### Fragmento del documento
Plan: reducción, ”Hipertrofia mamaria con cifosis postural, dolor dorsal x cifosis x hipertrofia mamaria, sugiero x c. plástica para mamoplastia reductora” (fols. 13, 14, 15,16 cuaderno 1), para advertir que tales conclusiones e indicaciones no fueron objeto de completo análisis en la Junta Médico Científica que negó la cirugía reconstructiva, pues nótese que en el acta de la misma, visible a folios 40 y 41 del cuerdo 1, se indicó por el cirujano plástico que existía “ hipertrofia mamaria leve-moderada y ptosis mamaria grado III ” y que, a su vez, el ortopedista anotó “Paciente con dorsalagia de más o menos 3 años de evolución con hipertrófica mamaria con cifosis postural”, para concluir que por no existir gigantomastia no ameritaba cirugía pero sin debatir sobre los dolores y las molestias permanentes que ha manifestado la peticionaria y que no han logrado controlarse con la terapia realizada. 7.

De manera tal, la dolencia de la paciente no ha encontrado un tratamiento realmente satisfactorio y, al contrario, las recomendaciones dadas por la Junta Médica, esto es, la realización de una nueva terapia y el uso de corrector de postura, resultan repetitivos, además de incómodos, para la situación de la accionante que es fácilmente comprobable con los documentos fotográficos allegados y que no fueron objeto de pronunciamiento alguno de parte de la denunciada.

En tal sentido es de anotar que la jurisprudencia nacional “ha diferenciado las mamoplastias reductoras eminentemente estéticas de las funcionales y así, ha determinado la inaplicación de las normas del POS para ordenar a las entidades del sistema su realización. Al efecto, ha reconocido que ante las circunstancias secundarias de la gigantomastia, que sean lesivas para la salud del paciente, la cirugía de mamoplastia de reducción puede dejar de tener el carácter de cosmética para convertirse en un tratamiento que proporciona alivio a esas dolencias, a las que no puede estar sometida la afiliada; y si el procedimiento ha sido indicado por los profesionales de la salud que tratan al paciente, por su no realización se vulneran o ponen en riesgo los derechos fundamentales a la vida digna y a la integridad personal del accionante, resultando entonces la acción de tutela mecanismo procedente para su amparo.” (Sent.
######
### Conjunto de datos
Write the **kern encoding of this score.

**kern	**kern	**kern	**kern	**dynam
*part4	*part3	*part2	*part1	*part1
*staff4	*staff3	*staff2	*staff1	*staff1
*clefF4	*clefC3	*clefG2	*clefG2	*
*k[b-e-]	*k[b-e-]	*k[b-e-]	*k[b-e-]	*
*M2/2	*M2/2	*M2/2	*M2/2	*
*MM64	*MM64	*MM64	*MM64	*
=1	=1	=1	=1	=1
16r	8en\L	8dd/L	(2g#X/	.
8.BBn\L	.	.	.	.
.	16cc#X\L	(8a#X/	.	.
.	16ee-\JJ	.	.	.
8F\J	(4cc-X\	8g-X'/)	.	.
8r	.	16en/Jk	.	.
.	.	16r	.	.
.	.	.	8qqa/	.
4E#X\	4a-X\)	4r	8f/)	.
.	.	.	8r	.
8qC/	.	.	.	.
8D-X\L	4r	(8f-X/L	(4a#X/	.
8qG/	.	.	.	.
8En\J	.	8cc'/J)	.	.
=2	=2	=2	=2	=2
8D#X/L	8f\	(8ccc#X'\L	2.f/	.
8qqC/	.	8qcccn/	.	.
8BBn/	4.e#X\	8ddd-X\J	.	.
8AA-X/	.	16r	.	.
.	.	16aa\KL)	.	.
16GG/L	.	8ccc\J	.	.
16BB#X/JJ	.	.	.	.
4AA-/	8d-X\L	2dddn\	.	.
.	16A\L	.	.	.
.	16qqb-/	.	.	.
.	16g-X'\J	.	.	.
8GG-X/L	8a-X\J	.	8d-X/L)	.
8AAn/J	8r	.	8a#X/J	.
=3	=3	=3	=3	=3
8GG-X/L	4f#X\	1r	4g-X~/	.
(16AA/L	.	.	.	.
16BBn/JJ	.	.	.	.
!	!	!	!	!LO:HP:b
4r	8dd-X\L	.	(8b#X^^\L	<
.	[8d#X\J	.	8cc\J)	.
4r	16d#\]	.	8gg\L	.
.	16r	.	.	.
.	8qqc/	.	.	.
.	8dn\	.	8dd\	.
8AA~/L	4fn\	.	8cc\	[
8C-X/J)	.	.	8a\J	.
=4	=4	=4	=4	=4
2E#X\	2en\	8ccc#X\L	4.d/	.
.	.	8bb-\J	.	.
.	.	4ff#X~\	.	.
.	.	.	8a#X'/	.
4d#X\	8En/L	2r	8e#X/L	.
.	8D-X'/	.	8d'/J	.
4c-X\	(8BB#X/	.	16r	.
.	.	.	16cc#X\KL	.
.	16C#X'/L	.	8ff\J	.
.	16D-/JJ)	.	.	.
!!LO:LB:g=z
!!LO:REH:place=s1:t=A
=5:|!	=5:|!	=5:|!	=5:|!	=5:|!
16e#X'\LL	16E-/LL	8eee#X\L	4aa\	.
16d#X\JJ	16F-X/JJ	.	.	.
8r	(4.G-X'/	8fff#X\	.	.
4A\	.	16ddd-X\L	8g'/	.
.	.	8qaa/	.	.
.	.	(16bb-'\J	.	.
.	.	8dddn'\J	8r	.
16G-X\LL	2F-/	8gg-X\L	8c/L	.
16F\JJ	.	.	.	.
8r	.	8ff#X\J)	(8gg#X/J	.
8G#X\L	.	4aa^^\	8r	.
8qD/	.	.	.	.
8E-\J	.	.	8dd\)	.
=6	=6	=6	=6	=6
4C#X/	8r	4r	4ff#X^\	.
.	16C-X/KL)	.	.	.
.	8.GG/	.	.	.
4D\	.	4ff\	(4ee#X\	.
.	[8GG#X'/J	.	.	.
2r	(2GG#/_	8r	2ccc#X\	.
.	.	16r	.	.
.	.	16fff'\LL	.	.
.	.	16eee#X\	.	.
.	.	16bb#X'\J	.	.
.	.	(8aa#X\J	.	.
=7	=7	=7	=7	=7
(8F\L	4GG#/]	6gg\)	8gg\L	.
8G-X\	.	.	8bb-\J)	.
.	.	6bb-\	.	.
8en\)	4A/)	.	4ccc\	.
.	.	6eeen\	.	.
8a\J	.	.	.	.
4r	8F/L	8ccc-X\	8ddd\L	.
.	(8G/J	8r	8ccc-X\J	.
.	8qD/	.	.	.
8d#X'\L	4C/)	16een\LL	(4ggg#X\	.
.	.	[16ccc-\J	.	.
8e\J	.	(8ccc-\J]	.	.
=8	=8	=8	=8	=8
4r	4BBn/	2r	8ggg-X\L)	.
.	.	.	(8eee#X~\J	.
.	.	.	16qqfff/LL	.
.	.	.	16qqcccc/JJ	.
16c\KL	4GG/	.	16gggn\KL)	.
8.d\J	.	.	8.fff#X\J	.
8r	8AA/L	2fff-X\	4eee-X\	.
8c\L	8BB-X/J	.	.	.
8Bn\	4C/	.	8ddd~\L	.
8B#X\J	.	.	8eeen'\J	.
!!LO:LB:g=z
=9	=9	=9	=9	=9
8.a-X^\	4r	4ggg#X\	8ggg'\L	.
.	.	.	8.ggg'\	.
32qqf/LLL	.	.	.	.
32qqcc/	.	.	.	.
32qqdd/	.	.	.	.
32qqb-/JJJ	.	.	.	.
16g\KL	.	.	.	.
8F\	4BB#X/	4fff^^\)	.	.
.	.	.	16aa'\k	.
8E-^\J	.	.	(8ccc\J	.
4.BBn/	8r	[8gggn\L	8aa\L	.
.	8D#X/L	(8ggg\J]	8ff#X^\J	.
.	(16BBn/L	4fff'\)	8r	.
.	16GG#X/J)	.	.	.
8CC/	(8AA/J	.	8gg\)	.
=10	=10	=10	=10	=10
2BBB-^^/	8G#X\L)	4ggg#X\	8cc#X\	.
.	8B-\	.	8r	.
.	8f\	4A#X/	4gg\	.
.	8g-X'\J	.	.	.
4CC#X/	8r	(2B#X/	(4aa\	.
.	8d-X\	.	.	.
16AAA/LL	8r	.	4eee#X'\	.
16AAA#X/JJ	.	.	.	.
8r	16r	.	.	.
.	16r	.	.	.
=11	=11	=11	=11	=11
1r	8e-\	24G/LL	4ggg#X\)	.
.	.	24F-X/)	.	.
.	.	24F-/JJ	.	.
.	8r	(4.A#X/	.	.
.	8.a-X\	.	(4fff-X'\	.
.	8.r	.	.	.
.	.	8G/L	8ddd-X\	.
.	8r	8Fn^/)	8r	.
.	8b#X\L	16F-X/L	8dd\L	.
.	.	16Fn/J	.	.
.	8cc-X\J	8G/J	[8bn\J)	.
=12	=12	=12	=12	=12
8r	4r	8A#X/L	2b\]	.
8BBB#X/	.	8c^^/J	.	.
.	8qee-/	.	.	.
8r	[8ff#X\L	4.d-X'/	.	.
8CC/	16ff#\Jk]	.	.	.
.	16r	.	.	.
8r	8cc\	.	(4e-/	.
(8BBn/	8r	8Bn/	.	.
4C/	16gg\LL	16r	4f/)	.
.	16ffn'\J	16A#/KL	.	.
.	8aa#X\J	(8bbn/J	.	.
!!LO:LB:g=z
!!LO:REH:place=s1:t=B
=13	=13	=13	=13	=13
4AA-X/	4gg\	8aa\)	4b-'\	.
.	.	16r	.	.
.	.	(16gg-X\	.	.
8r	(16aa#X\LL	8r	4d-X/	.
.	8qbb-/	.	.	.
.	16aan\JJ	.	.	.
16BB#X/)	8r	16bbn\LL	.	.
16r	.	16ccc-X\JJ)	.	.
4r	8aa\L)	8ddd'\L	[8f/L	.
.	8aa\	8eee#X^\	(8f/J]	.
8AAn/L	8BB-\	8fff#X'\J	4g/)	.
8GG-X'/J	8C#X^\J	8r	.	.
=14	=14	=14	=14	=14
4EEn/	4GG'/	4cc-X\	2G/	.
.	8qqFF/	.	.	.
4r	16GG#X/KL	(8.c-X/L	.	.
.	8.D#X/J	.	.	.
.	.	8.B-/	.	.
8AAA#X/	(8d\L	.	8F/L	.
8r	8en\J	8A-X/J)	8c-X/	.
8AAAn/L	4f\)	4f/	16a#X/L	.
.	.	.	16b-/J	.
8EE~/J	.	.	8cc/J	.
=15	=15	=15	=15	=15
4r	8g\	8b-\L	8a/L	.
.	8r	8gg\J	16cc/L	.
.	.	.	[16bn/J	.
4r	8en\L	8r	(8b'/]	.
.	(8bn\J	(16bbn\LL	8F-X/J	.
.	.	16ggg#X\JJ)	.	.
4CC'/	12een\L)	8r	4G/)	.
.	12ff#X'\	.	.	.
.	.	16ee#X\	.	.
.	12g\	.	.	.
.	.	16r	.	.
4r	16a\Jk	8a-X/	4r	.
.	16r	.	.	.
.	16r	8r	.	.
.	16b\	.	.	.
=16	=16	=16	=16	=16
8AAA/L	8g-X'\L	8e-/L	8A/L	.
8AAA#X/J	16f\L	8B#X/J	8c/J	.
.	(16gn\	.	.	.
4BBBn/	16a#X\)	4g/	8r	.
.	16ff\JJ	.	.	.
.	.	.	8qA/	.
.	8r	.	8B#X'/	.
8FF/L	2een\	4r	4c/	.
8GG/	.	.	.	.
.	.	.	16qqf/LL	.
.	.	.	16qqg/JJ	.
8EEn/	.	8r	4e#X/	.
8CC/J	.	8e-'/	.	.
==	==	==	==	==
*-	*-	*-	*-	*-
######
### Consignas de trabajo
1. Transcribe sin cambios el pasaje del fragmento sobre la mamoplastia reductora que se abre con las palabras que contienen "De manera tal, la" y se cierra con "de la denunciada.".
2. Prolonga el fragmento sobre la mamoplastia reductora a partir de su última oración.

### Respuestas
1.
De manera tal, la dolencia de la paciente no ha encontrado un tratamiento realmente satisfactorio y, al contrario, las recomendaciones dadas por la Junta Médica, esto es, la realización de una nueva terapia y el uso de corrector de postura, resultan repetitivos, además de incómodos, para la situación de la accionante que es fácilmente comprobable con los documentos fotográficos allegados y que no fueron objeto de pronunciamiento alguno de parte de la denunciada.

2.
T-913 /05 Corte Const.) 8. Así las cosas, se advierte que la vida en condiciones dignas de la petente sí resulta afectada por la negativa de la entidad accionada de autorizar el procedimiento médico aludido, pues, además del efecto estético que pudiera tener, resulta necesario para garantizarle el derecho a la vida en condiciones dignas, en este caso sin las dolencias permanentes que le genera el peso de las mamas, además de la obvia incomodidad para desarrollar las actividades intimas y sociales elementales como ella mismo lo expuso y, no resulta temerario afirmarlo, para prevenir la posibilidad de un perjuicio mayor para su salud y bienestar en caso de mantenerse su estado actual.

Lo dicho en precedencia constituye razón suficiente para que la Sala confirme la decisión impugnada. DECISIÓN En mérito de lo expuesto, la Corte Suprema de Justicia, en Sala de Casación Civil, administrando justicia en nombre de la República y por autoridad de la ley, CONFIRMA en todas sus partes la sentencia de fecha, contenido y procedencia puntualizados en la motivación que antecede.

Comuníquese telegráficamente lo resuelto en esta providencia a los interesados y oportunamente envíese el expediente a la Corte Constitucional para su eventual revisión. RUTH MARINA DÍAZ RUEDA JAIME ALBERTO ARRUBLA PAUCAR PEDRO OCTAVIO MUNAR CADENA WILLIAM NAMÉN VARGAS ARTURO SOLARTE RODRÍGUEZ CÉSAR JULIO VALENCIA COPETE EDGARDO VILLAMIL PORTILLA PAGE 8 POMC Exp.